Since 2006, he has been developing, with Alban Fischer, a participatory video-blog-report on subjects such as the genocide by the Khmer Rouge in Cambodia, the Armenian genocide in Turkey and, in May 2007, on the question of refugees from Darfur, in partnership with the National Audiovisual Institute (INA). This led them to make A Day in Gaga: Darfur Refugee Camp, a documentary produced by Ina. In 2007, for this initiative of blogtrotters, they were awarded the Michel Colonna d'Istria prize by the Groupement des éditeurs de services en ligne (Geste) and were finalists in the Online Journalism Awards 2008.

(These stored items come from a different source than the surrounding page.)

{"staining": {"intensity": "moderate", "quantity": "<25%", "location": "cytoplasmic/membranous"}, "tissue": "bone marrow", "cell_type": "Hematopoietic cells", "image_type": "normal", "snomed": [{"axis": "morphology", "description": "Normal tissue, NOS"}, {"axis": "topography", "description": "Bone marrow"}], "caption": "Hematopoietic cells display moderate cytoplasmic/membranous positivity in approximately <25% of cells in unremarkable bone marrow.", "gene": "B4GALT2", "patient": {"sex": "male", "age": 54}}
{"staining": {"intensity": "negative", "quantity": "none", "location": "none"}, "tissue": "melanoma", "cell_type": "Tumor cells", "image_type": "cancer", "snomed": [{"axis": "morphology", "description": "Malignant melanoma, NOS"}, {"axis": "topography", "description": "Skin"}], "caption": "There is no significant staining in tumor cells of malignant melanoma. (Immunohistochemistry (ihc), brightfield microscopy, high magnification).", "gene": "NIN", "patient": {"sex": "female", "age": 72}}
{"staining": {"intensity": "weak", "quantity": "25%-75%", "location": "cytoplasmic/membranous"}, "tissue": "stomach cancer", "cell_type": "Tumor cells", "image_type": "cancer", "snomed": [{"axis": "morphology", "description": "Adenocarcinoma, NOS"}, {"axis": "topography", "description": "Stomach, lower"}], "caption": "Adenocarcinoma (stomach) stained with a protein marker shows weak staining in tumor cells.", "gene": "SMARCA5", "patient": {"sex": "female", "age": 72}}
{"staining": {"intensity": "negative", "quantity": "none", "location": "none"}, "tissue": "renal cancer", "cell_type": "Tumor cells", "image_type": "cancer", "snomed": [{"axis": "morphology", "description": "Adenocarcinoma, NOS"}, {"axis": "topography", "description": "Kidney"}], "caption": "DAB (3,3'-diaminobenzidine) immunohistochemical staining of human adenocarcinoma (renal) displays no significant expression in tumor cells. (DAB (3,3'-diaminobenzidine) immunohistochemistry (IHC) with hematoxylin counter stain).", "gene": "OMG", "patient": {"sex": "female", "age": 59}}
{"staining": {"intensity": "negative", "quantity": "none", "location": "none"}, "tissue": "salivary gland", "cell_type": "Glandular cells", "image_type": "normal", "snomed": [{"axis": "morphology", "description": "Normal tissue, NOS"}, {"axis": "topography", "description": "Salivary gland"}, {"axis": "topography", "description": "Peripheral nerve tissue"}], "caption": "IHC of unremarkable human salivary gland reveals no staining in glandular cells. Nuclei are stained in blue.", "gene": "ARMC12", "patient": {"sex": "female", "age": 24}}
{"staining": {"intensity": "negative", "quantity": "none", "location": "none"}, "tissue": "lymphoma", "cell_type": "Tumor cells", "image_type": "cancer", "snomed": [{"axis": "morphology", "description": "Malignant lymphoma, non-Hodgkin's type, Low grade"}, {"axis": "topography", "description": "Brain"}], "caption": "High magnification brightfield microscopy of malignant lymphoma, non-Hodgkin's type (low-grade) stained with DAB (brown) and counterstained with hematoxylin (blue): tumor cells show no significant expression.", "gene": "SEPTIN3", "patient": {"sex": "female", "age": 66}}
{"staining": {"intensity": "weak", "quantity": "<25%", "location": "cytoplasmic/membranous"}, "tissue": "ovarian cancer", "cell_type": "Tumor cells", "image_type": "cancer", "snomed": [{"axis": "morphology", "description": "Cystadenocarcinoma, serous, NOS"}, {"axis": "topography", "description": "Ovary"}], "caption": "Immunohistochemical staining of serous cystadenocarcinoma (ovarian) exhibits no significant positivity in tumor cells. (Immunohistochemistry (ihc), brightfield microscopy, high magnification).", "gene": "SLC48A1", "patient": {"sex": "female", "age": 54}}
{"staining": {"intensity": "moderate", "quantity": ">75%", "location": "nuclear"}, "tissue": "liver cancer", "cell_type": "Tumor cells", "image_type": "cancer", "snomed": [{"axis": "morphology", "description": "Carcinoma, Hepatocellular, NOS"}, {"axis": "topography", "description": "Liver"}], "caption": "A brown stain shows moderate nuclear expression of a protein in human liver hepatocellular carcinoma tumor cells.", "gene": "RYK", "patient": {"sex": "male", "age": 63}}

In 2011, he launched a satirical web-documentary about the Burmese dictatorship, Happy World, with Cinquième étage production. f

In 2019, he launched the "Stop Hate Money" project, the objective of which is to "hold accountable financial actors and intermediaries who facilitate (sometimes unknowingly) the spread of hate speech online".

== Works ==

=== Books ===
- Mendès France, Tristan (1998). "Une tradition de la haine: figures autour de l'extrême-droite"
- Mendès France, Tristan (2001). "La maladie no 9: Récit historique, d'après le Journal officiel du 3 décembre 1920"
- Mendès France, Tristan (2002). "Dr la mort"
- Mendès France, Tristan (2003). "Gueule d'Ange"
- Mendès France, Tristan (2021). "Homo Graphicus"

=== Documentaries ===

- Happy World: Burma, the Dictatorship of the Absurd, Planète, 2011 Orson-Welles Award at the California Film Awards
- A Day in Gaga, Darfur Refugee Camp, INA, 2007
- Docteur la mort, (film directed by Jean-Pierre Prévost on an investigation by Tristan Mendès France, a documentary about the South African doctor Wouter Basson) broadcast on France 3 on Thursday, May 31, 2001.